Бархоткин неуверенно кивнул, Зинаида раздраженно вздохнула и отвела взгляд.
– Так вот, при девушках даже “черного” слова себе никто не позволял, мужчины, здороваясь, приподнимали свои фетровые шляпы, и даже простой народ напивался пьян только каждое первое и пятнадцатое число. Нет: как хотите, молодежь, а демократия – это крах!
– В каком смысле? – поинтересовался Иван и попросил разрешения закурить.
– Наверное, в том смысле, – предположила Зинаида, – что дуракам воли давать нельзя.

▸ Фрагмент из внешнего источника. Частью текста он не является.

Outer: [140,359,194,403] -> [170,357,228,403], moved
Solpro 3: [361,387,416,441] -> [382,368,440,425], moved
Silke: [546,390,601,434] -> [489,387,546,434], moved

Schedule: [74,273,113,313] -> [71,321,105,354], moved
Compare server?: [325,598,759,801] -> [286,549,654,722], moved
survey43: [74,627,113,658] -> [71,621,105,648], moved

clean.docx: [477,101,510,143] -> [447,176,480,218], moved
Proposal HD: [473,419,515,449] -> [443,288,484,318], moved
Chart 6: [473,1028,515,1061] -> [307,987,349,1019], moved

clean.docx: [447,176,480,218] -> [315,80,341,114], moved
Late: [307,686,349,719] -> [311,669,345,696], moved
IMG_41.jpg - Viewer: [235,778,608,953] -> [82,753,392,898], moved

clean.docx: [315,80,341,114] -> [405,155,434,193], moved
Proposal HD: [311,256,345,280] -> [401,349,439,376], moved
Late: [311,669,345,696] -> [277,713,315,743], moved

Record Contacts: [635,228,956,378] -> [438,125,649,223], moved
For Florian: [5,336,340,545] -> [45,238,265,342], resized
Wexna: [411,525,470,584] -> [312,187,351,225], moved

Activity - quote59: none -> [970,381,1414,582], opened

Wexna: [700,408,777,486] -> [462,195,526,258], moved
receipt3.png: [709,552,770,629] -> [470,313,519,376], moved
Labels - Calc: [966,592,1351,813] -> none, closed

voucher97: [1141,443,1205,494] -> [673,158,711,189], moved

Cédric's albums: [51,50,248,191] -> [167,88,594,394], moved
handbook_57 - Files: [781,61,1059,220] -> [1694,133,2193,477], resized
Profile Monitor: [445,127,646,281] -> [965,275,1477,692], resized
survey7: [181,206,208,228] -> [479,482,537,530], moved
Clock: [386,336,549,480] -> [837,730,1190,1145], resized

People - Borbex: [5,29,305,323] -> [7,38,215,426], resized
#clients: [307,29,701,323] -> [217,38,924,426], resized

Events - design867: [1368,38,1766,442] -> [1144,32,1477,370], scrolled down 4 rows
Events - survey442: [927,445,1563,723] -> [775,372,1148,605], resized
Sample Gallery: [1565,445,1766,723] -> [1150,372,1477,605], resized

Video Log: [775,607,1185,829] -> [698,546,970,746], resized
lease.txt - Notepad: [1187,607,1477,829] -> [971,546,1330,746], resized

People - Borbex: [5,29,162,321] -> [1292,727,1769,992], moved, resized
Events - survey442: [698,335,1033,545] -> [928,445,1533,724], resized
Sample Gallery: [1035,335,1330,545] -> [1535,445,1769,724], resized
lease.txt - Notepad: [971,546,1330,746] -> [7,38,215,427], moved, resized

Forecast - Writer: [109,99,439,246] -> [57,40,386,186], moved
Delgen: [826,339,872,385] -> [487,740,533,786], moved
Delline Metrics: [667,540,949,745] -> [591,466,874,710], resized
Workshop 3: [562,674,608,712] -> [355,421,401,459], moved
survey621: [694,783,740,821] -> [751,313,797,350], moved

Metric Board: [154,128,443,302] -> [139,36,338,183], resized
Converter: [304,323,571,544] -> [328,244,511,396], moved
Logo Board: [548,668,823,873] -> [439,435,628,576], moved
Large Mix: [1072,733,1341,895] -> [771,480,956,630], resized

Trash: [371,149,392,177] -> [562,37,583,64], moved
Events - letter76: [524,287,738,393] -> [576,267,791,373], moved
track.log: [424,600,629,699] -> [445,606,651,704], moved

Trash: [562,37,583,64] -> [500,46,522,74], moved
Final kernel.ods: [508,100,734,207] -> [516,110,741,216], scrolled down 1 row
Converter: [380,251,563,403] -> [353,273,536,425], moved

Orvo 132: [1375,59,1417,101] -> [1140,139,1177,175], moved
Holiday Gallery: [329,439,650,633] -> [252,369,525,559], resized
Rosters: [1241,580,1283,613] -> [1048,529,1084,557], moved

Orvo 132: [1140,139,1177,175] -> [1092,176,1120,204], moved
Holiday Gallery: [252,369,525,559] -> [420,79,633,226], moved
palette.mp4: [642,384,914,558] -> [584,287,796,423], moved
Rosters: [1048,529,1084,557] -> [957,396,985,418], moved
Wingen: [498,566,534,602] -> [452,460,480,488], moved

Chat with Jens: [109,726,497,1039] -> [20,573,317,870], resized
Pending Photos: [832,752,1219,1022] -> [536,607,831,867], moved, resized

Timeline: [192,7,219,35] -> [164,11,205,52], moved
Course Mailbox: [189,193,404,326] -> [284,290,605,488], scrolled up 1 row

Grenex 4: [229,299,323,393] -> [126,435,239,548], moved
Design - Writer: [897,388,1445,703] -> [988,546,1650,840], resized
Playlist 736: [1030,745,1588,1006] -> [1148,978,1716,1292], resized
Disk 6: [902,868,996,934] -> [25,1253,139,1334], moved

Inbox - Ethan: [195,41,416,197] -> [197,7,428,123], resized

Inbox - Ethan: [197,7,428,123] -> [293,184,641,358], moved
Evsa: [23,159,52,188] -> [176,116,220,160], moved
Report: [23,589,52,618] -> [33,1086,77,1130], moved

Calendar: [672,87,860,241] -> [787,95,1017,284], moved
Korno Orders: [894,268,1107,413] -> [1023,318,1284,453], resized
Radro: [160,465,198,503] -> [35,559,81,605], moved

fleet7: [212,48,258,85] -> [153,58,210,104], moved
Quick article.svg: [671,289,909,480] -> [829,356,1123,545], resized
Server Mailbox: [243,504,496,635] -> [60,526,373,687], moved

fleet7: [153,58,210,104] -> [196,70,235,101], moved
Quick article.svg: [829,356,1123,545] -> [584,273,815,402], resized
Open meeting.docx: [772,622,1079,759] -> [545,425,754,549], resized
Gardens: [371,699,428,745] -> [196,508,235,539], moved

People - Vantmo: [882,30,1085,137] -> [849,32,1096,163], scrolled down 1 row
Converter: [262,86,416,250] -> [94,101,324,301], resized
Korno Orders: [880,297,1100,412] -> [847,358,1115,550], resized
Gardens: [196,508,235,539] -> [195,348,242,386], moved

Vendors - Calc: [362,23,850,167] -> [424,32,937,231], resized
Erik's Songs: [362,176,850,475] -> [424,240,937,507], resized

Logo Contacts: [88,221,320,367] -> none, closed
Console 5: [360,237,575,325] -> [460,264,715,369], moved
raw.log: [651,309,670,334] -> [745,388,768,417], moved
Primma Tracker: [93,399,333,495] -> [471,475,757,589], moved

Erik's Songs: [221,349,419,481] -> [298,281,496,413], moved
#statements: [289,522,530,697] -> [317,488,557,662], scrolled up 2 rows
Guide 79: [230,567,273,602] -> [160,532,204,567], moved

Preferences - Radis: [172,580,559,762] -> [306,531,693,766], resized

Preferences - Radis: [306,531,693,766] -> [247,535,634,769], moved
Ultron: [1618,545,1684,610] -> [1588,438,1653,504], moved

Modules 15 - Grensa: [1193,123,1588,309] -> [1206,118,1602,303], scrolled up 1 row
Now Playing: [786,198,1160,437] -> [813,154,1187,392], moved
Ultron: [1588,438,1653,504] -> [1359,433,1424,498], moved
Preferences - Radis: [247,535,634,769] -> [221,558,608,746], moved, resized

– Нет, – возразила старуха, – это я сказала в том смысле, что демократия во вторую очередь всеобщее избирательное право, а в первую – прямая диктатура непросвещенного большинства. Ведь что получается на самом деле: тон-то задают те, кто обожает песенки из блатного репертуара, с утра до вечера лакает пиво и читает исключительно объявления на столбах! Конечно, никто не может вам запретить увлекаться 21-м концертом Моцарта, это правда, но тогда вы автоматически попадаете в категорию отщепенцев, уродов, которых не любят и норовят изолировать от общества, чтобы они не пугали простой народ. Недаром “ленинская гвардия” и встала на путь этой самой изоляции сразу после октябрьского переворота, потому что, конечно, человек, который, здороваясь, приподнимает свою фетровую шляпу – вредительский элемент.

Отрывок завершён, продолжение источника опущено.